Can a 'sense' DNA drug reverse antisense drug to treat blood clots and prevent bleeding?
Researchers from Isis Pharmaceuticals (Carlsbad, CA) and Prysis Biotechnologies (Pudong, Shanghai, China) have demonstrated proof-of-concept for using a sense oligonucleotide to undo the effects of an antisense drug, an antithrombotic agent in this novel study. The sense oligonucleotide antidote reversed the actions of the antisense antithrombotic drug in the mouse model and prevented the bleeding that commonly occurs with anti-coagulation therapy, as described in an article in Nucleic Acid Therapeutics. The article is available free on the Nucleic Acid Therapeutics website until November 13, 2015.
Jeff Crosby, Chenguang Zhao, Hong Zhang, A. Robert MacLeod, Shuling Guo, and Brett Monia treated mice with an antisense oligonucleotide drug designed to suppress the ability of liver and blood cells to produce prothrombin, a protein required for blood to coagulate. Subsequent treatment with a prothrombin sense oligonucleotide antidote led to a dose-dependent reversal of the antisense drug activity and the return of prothrombin to normal levels. The authors describe the study design and the implications of their findings in the article "Reversing Antisense Oligonucleotide Activity with a Sense Oligonucleotide Antidote: Proof of Concept Targeting Prothrombin."

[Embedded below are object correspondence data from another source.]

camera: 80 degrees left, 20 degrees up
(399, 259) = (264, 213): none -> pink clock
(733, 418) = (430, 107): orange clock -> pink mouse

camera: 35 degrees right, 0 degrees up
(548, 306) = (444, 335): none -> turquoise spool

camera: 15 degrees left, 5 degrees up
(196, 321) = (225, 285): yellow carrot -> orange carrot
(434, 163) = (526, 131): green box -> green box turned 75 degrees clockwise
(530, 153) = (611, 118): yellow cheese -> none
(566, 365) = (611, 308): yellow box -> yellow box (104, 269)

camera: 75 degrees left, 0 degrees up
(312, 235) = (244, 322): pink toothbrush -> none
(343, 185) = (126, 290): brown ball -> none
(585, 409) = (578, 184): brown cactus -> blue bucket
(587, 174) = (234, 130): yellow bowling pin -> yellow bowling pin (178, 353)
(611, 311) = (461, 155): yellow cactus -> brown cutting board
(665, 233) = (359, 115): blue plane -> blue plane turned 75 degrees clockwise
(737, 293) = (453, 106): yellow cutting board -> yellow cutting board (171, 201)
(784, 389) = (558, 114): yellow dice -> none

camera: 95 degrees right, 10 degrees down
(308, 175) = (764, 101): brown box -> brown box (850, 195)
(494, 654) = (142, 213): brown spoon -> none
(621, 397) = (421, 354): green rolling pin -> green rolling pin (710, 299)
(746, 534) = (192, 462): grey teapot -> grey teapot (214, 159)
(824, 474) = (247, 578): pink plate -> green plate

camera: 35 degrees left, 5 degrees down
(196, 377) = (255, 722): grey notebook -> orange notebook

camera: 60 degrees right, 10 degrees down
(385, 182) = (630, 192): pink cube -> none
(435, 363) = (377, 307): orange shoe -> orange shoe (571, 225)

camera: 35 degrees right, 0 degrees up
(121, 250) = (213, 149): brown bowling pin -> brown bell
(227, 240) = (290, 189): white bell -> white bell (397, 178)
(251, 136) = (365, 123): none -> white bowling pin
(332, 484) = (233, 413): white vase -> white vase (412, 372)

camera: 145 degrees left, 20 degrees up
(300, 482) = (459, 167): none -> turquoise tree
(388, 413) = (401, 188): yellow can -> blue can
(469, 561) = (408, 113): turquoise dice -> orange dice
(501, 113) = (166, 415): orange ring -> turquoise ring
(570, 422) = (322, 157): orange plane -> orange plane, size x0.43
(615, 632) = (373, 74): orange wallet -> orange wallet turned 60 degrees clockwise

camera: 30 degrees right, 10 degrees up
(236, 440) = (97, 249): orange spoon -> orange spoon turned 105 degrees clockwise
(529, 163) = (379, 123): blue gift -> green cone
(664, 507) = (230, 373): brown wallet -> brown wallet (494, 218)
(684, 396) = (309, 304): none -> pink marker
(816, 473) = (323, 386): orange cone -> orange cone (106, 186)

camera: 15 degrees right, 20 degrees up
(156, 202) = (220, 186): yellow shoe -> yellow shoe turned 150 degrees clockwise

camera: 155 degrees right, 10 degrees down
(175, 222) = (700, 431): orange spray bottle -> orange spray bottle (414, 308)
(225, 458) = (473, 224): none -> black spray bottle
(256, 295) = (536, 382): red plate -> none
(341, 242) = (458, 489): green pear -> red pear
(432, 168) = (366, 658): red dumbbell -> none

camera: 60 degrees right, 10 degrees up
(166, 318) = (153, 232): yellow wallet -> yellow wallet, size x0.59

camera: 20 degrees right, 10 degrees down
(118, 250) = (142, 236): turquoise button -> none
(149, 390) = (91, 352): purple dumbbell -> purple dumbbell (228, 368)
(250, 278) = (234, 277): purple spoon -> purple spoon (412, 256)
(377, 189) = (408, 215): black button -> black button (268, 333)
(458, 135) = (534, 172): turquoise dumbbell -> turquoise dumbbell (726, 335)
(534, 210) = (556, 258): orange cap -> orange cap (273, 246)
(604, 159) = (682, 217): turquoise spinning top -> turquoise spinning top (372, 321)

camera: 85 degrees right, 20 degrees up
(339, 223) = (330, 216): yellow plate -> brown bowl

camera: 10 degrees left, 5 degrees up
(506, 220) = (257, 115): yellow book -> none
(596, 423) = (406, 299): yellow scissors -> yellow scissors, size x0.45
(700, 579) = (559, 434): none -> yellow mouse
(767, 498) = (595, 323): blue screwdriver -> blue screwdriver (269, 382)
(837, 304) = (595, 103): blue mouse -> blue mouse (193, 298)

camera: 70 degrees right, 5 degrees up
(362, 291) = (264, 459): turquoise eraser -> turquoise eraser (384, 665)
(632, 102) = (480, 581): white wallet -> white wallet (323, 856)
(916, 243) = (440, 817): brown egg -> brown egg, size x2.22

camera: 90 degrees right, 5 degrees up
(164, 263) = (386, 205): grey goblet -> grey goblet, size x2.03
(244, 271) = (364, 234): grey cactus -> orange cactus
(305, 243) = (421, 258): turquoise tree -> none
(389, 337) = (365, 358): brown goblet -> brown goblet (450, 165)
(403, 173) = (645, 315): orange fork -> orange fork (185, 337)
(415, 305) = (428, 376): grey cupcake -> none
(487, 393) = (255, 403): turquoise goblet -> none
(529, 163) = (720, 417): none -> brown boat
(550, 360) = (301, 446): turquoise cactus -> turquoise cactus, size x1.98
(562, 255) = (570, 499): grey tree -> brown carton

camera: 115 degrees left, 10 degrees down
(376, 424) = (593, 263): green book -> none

"An elegant demonstration of the feasibility of reversing the effects of an antisense oligonucleotide in vivo by administering an antidote oligonucleotide," says Executive Editor Graham C. Parker, PhD, The Carman and Ann Adams Department of Pediatrics, Wayne State University School of Medicine, Children's Hospital of Michigan, Detroit, MI. "It will be fascinating to now see how the chemistry can be optimized to achieve translation to clinical efficacy."